A Chaupal (Hindustani: चौपाल or چوپال), or chopal, is a community building or space in the rural areas of North India and Pakistan. It is the hub of community life in villages, especially for male inhabitants. In smaller villages, a chaupal can be a simple raised platform that is shaded by a large tree, typically a neem, banyan or pipal fig tree. In larger villages, the chaupal may be an elaborate structure that also doubles as a community guesthouse (or mehmaan khana).

Indian and Pakistani panchayats (village administrative bodies) usually function and hold hearings in the village chaupal.
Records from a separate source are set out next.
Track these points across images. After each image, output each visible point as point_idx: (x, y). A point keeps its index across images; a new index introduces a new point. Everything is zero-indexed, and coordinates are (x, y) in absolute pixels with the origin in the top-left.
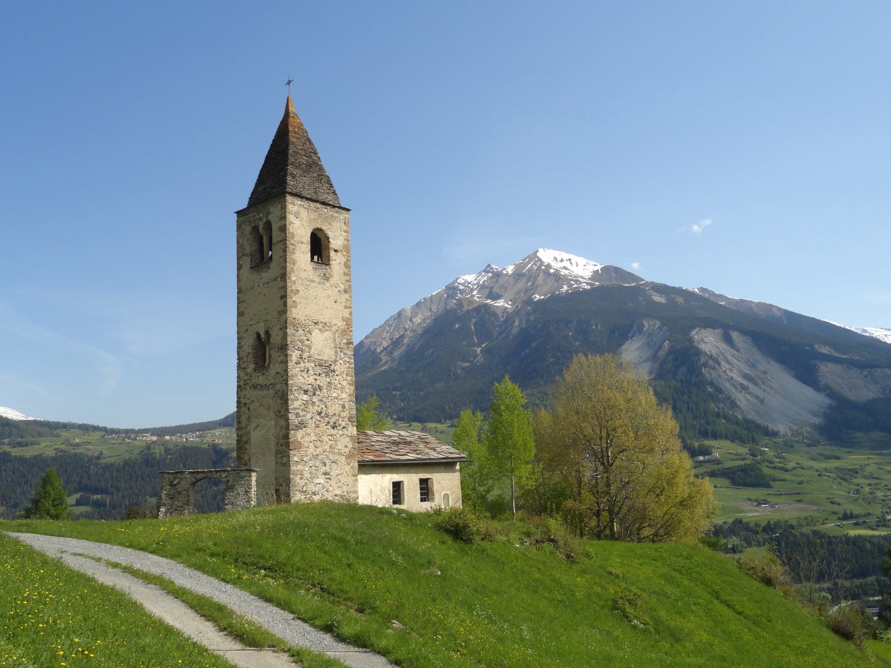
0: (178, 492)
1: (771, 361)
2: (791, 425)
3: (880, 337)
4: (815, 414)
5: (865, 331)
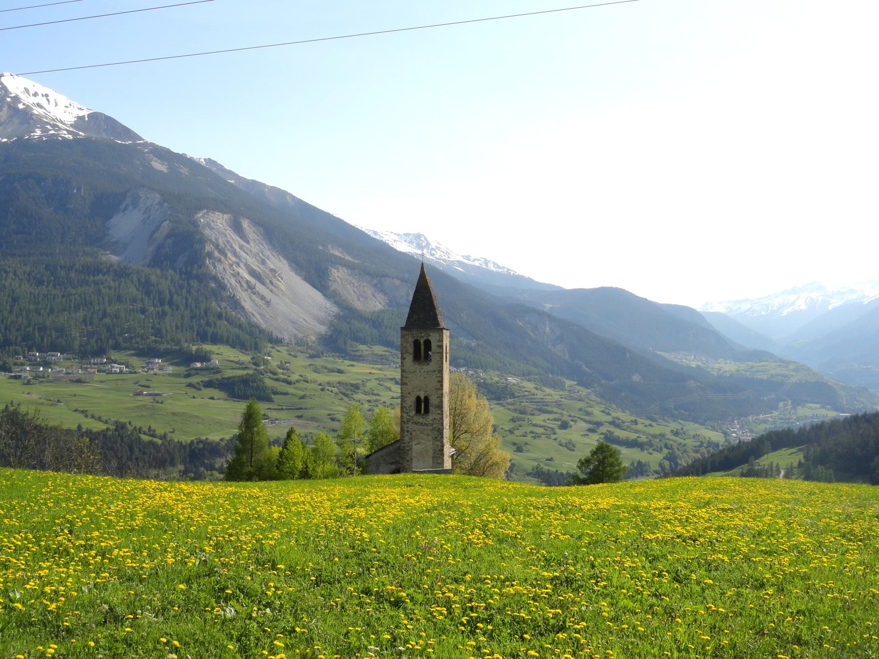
3: (389, 242)
4: (321, 322)
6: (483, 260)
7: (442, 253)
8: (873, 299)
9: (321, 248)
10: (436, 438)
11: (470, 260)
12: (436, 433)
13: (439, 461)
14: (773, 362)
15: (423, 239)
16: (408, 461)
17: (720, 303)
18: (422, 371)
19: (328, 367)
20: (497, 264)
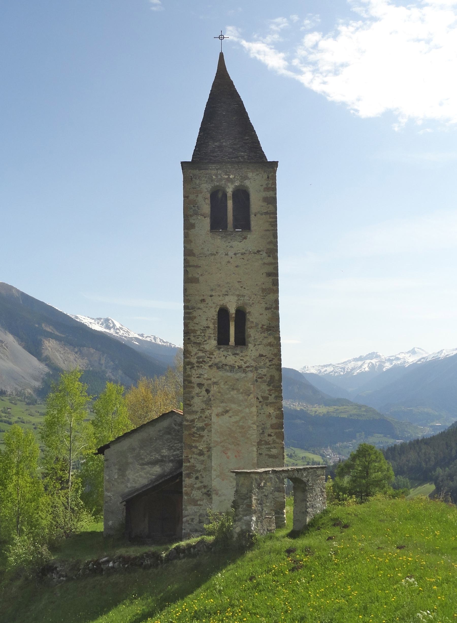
0: (265, 495)
1: (8, 333)
2: (17, 386)
3: (86, 324)
4: (36, 379)
5: (77, 317)
6: (153, 337)
7: (124, 332)
8: (411, 363)
9: (37, 326)
10: (265, 398)
11: (143, 337)
12: (264, 387)
13: (274, 451)
14: (351, 406)
15: (110, 322)
16: (201, 453)
17: (313, 367)
18: (231, 254)
19: (40, 412)
20: (162, 340)
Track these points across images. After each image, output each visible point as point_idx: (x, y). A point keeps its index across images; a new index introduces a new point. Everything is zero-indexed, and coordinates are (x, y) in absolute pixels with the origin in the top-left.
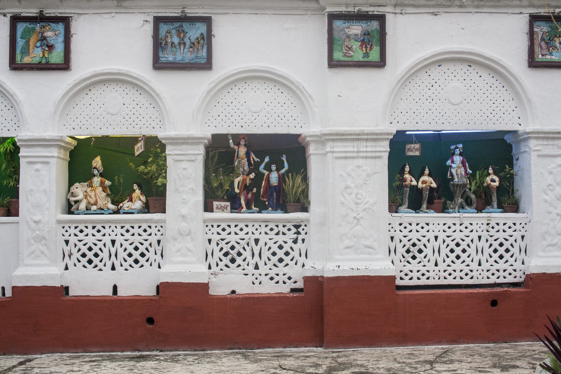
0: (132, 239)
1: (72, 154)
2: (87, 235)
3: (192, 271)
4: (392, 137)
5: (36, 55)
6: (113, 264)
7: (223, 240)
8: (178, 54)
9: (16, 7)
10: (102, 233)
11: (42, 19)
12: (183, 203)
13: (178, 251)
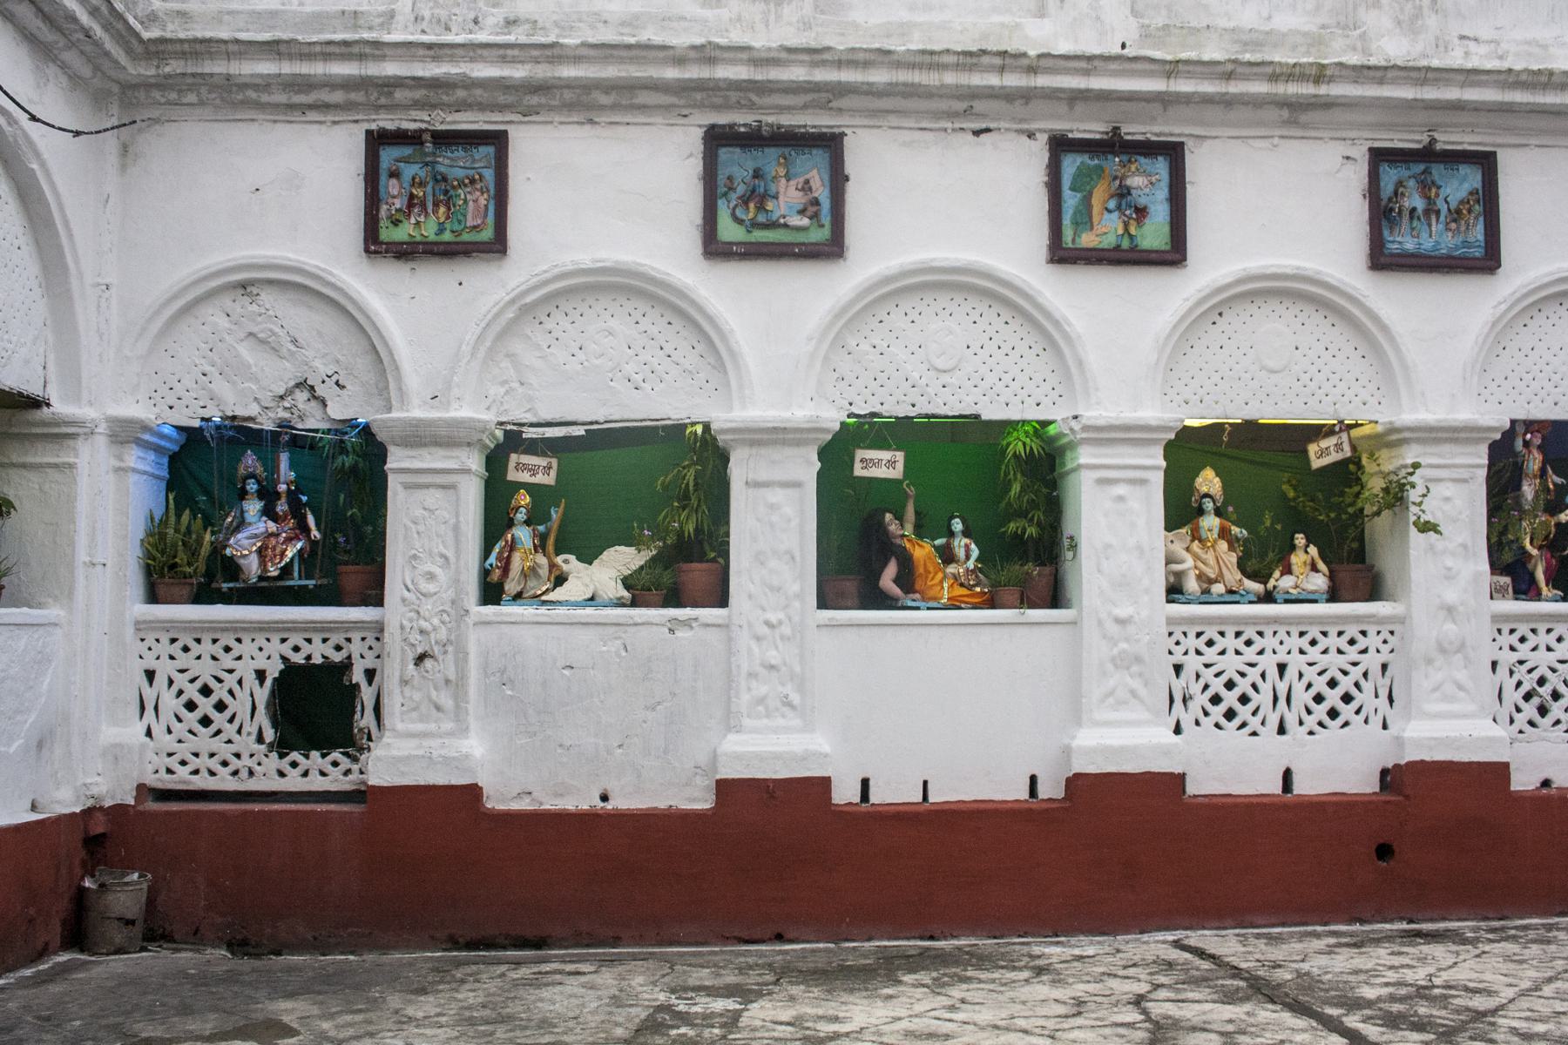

Indian villages have a strong social norm of village exogamy, and the chaupal is often also the site where the groom's party are received and hosted when "a daughter of the village" is married.

Chaupals are constructed and maintained using community funds, sometimes collected in the village using community donations (known as चन्दा, چندا, chanda).

==The notion of chaupal in popular culture==
Although chaupals are fundamentally a feature of rural life, in the popular perception a chaupal is any place where people "sit and discuss their problems, celebrate their pleasures, share the pains of an individual, family or a particular group, sort out their disputes." It is "a sacred place of secular nature" that "guarantees freedom of speech and expression to everybody." Television talk shows, online websites and forums affiliated with the region sometimes attempt to mirror that atmosphere of free conversation and social engagement by including the term "chaupal" in their names.